Ballechin HEAVILY PEATED

AGED 13 YEARS

Distilled: 12th January 2007

Bottled: 12th March 2020

OLOROSO SHERRY CASK Cask No: 2

59.5%

SHINANOYA

The Un-Chillfiltered Collection

Signatory Vintage

 

香り:煤、金属片、消えかけの焚火。高い音の木香。枝付きレーズン。ベリー系。

味わい:灰や火薬、ライム、プラム。グレープフルーツの皮。ラズベリーチョコレートも少し。高い樽香。ドライ。余韻は中程度で すっと消える、奥の方にシェリー樽の香り。

好み:★7 71 ※77

 

【オフィシャルのテイスティングコメント】

力強く骨太なピートの香り。桜チップの燻製鱒、湿った木々、焚火の香りとシェリーの甘い香りが重なる。ブラックオリーブ、アサリの佃煮、チーズケーキ、次第にエドラダワーらしいクリーミーさが現れる。

口に含むと、ボリューミーで力強 いアタック。甘塩、白かりんとう、レーズンバター。余韻は長く続く。少量の加水で、香り・味ともに持ち味を発揮し、クリーミーさやグレープフルーツの綿。

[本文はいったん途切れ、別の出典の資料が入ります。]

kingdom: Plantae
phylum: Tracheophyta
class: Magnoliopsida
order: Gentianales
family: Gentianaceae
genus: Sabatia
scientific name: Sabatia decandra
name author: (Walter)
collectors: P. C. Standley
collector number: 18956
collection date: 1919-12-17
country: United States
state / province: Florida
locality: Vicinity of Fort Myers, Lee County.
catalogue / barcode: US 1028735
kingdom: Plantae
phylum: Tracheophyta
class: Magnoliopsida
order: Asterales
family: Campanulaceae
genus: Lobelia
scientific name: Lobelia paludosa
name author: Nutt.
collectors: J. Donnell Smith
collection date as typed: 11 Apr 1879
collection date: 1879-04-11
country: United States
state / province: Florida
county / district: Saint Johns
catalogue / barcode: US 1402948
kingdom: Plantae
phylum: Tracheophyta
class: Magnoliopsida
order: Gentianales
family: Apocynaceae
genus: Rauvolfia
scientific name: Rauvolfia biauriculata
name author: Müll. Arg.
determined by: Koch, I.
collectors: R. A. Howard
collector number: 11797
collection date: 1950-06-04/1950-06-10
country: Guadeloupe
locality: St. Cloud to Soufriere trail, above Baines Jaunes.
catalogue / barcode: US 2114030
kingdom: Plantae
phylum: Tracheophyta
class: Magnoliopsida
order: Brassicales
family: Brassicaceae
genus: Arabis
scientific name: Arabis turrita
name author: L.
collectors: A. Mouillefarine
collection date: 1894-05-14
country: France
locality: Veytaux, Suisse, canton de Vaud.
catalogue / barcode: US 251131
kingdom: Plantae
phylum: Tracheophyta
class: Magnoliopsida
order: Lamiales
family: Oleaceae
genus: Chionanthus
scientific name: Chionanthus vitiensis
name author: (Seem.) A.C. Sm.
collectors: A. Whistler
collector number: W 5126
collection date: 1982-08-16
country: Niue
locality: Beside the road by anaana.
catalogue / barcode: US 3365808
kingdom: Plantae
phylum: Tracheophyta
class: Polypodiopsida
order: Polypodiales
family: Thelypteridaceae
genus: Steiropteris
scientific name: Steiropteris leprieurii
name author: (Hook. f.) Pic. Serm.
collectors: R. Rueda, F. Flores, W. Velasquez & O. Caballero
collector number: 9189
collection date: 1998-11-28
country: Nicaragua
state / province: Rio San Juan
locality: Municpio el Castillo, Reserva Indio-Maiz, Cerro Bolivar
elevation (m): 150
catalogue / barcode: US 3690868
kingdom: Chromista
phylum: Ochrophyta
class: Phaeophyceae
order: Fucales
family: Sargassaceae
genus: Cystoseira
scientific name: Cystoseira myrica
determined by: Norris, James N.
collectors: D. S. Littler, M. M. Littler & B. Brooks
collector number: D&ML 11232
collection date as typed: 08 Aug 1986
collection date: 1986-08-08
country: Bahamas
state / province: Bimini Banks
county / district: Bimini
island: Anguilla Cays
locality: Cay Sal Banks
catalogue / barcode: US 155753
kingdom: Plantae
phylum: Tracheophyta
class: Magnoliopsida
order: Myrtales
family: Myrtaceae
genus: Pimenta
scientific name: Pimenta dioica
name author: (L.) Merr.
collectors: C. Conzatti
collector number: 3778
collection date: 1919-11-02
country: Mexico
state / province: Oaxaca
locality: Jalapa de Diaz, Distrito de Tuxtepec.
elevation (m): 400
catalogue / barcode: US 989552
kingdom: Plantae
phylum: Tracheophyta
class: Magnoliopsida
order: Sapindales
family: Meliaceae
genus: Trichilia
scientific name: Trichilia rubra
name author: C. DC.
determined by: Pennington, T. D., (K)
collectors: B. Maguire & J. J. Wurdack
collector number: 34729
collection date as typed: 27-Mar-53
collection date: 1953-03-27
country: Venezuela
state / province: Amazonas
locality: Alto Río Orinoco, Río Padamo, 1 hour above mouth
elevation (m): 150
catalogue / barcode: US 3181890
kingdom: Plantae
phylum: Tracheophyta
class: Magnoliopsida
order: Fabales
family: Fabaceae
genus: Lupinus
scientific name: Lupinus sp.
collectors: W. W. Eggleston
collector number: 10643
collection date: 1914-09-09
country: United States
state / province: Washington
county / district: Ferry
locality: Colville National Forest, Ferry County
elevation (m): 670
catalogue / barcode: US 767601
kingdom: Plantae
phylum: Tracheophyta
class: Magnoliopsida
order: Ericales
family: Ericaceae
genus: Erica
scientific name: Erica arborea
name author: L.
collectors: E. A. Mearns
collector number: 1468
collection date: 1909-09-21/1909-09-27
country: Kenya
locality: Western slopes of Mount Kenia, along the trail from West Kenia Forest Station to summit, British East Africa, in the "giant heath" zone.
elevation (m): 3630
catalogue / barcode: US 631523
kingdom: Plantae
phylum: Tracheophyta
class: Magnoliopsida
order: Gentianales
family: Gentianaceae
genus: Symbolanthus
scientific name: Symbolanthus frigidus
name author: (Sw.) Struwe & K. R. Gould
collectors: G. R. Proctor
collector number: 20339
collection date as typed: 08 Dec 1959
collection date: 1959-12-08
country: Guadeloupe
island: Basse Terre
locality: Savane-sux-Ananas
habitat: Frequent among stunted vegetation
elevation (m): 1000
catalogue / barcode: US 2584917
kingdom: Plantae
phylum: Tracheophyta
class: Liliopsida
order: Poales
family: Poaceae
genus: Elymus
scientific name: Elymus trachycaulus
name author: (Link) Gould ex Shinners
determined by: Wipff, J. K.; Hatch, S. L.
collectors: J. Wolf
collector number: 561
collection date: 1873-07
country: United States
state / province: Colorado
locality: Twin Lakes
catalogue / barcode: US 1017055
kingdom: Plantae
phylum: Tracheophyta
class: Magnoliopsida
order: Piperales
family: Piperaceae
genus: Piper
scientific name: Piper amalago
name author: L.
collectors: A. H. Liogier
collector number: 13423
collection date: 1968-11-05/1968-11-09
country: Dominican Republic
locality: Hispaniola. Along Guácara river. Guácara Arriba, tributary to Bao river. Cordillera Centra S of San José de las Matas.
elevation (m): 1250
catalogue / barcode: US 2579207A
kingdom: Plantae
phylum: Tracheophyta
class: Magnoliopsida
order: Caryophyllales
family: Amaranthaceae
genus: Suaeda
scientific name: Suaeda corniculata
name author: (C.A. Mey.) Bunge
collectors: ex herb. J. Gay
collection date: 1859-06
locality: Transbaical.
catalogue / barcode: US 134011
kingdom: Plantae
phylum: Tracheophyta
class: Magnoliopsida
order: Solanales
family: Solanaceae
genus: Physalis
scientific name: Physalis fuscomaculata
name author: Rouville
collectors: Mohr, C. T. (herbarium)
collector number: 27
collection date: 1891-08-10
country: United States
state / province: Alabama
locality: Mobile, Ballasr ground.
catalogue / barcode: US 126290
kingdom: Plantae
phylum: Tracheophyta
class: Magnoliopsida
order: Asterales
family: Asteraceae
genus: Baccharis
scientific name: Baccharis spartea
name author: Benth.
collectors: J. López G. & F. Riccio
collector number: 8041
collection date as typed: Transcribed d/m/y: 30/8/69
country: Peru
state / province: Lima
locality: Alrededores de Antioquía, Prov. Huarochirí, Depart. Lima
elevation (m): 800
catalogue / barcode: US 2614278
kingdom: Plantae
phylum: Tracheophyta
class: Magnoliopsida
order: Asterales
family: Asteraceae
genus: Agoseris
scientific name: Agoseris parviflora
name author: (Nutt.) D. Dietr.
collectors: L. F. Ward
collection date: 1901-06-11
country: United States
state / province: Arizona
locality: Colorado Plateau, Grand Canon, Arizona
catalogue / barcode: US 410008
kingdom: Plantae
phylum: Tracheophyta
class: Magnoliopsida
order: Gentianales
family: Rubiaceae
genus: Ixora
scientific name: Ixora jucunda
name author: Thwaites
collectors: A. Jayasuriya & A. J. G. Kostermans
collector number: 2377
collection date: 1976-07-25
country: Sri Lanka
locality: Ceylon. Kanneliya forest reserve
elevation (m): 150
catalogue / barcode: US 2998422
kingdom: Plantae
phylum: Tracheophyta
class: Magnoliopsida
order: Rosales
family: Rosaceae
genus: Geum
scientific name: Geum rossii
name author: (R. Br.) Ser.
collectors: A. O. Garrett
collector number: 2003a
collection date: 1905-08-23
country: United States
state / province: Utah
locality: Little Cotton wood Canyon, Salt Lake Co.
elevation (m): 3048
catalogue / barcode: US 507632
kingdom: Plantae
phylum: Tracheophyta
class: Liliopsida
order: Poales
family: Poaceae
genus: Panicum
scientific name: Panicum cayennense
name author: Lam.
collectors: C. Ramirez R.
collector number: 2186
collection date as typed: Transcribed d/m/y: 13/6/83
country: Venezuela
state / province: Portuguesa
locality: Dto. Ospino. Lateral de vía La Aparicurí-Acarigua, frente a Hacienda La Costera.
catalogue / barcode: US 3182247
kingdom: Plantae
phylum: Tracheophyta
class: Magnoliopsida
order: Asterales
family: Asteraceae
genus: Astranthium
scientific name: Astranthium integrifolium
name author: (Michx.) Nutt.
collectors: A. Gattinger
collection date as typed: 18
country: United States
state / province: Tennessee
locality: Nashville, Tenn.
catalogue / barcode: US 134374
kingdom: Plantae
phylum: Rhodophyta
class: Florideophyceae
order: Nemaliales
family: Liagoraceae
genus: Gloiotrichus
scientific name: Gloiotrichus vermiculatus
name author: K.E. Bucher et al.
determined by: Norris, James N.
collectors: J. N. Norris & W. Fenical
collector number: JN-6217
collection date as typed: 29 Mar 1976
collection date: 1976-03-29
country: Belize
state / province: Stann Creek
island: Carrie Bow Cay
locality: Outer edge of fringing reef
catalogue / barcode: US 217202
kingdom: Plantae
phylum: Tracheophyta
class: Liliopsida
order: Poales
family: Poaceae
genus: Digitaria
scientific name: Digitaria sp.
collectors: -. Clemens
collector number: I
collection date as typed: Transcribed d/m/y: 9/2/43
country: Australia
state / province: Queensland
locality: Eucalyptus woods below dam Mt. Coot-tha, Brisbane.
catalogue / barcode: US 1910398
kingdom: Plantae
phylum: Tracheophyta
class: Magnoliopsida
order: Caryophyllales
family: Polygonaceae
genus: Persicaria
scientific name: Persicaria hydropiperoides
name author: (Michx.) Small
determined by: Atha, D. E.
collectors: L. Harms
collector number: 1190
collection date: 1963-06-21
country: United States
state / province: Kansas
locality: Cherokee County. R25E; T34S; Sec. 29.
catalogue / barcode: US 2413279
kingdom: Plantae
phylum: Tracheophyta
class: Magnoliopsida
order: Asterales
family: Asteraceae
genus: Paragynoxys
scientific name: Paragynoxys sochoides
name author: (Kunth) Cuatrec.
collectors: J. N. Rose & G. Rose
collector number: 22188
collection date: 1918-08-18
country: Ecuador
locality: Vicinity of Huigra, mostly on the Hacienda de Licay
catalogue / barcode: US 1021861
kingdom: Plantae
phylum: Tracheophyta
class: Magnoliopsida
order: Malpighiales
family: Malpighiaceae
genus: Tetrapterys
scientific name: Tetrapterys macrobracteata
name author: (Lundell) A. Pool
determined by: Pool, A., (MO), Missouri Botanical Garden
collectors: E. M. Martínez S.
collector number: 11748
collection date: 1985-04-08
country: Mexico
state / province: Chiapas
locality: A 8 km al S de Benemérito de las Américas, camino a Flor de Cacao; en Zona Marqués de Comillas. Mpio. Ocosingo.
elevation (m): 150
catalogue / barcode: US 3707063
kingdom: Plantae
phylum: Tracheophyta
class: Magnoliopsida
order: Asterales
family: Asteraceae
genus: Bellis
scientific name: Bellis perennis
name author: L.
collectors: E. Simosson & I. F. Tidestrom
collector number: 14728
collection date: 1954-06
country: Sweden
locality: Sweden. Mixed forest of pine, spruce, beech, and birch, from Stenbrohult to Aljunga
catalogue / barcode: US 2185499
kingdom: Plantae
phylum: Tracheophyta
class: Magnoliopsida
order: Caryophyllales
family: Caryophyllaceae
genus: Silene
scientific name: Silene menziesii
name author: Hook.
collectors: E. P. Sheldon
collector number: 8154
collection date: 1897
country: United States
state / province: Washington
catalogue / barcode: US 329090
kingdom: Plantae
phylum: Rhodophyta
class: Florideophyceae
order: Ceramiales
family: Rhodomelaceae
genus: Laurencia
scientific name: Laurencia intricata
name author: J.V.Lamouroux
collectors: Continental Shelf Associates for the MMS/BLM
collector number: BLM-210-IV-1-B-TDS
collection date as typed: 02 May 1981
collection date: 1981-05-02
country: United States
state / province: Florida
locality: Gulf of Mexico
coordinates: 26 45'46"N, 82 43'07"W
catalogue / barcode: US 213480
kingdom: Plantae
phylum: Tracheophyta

イアン氏がハイランド・ピトロッホリーに残したラフロイグの遺伝子が垣間見える。

 

 

反芻:魅力的なコメントですよね。大まかな方向は合っていると思うのですが。

“グレープフルーツの綿” と自分の グレープフルーツの皮 は同じものを指しているのかな? “甘塩” には なるほど!です。

余韻については違いがありますね。長いかなぁ。

 

 

雑感:ヘビーピーテッドなエドラダワー

オフィシャルのコメントにあるイアン氏とは、ラフロイグ蒸留所を引退しエドラダワー蒸留所に招かれたイアン・ヘンダーソンのこと。

2003年からヘビーピーテッドのモルトを仕込んでいます。

 

 

全体の印象としては、硬い感じ。

ピートのニュアンスとシェリー樽由来の要素が並び立っています。ツインタワーのよう。(逆に言うと、一棟にはなっていない印象)

 

しかし微加水すると一転。

甘い煙が暖かく。シェリー樽の旨味やタンニンが大きく表に出てきます。

旨いです。

これが本領かと感じました。こちらなら 77 かな。

 

そして杯を重ねていくと、エドラダワーのそれに気付くこともできました。

咥内に最後まで残るのはこのニュアンスですね。

ピーテッドながら、確かにエドラダワーです。

 

 

 

なるほど。

また面白いボトルに出逢うことができました。